The most recent statistics, published in December, revealed 13% of those arrested for terrorism offences were aged under 18, the highest proportion in any annual period.
Disputes about culpability, exploitation and radicalisation are at the heart of other cases not before the criminal courts.
At the special immigration appeals commission, Shamima Begum, who left the UK aged 15 to join Isis in Syria, is appealing against the removal of her British citizenship by the home secretary. She argues that the government has a legal duty to investigate whether she was trafficked and exploited.
In that court, lawyers representing the Home Office have argued that claims Ms Begum was trafficked are "entirely speculative".
Approached about the Derbyshire schoolgirl decision, a Home Office official said: "We do not routinely comment on individual cases."
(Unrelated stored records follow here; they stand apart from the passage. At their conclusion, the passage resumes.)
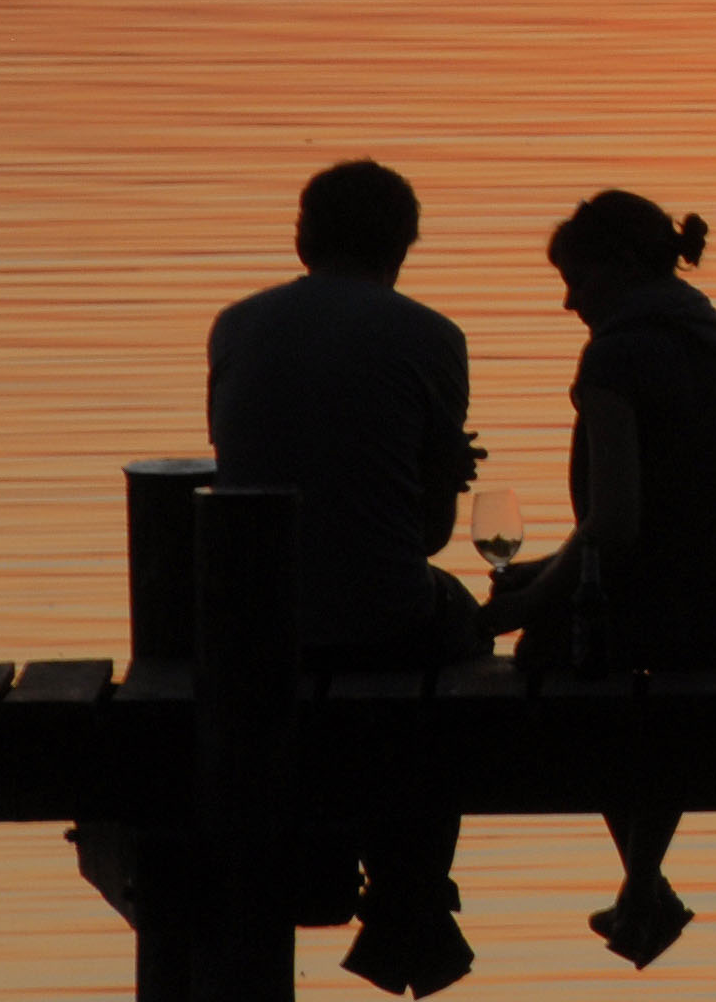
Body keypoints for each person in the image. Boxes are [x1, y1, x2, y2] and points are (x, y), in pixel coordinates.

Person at [481, 192, 716, 968]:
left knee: (556, 655)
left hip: (652, 614)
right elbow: (683, 518)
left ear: (624, 267)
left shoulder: (615, 357)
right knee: (644, 682)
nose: (569, 302)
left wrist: (518, 607)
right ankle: (643, 888)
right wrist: (547, 572)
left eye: (577, 279)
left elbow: (617, 526)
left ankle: (643, 884)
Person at [207, 158, 483, 997]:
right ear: (404, 245)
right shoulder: (431, 337)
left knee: (371, 631)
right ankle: (410, 887)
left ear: (303, 239)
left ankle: (332, 858)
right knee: (460, 627)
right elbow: (427, 536)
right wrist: (442, 475)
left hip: (255, 628)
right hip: (381, 623)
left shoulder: (236, 327)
Jonathan Hall QC, the independent reviewer of terrorism legislation, told the BBC that "online exploitation is the flip side of online radicalisation".
He added: "The internet is not only pulling more and more young people into criminal liability for terrorist offending, but may yield defences to criminal liability, or powerful public interest reasons why a child should not be prosecuted.
"Issues of fault, dangerousness and criminal liability are still being worked out when dealing with online terrorism offending by children.
"This case has a wider implication.
"If criminal justice is not the right outcome, this begs the question whether there are adequate measures to deal with any abiding risk the child may present."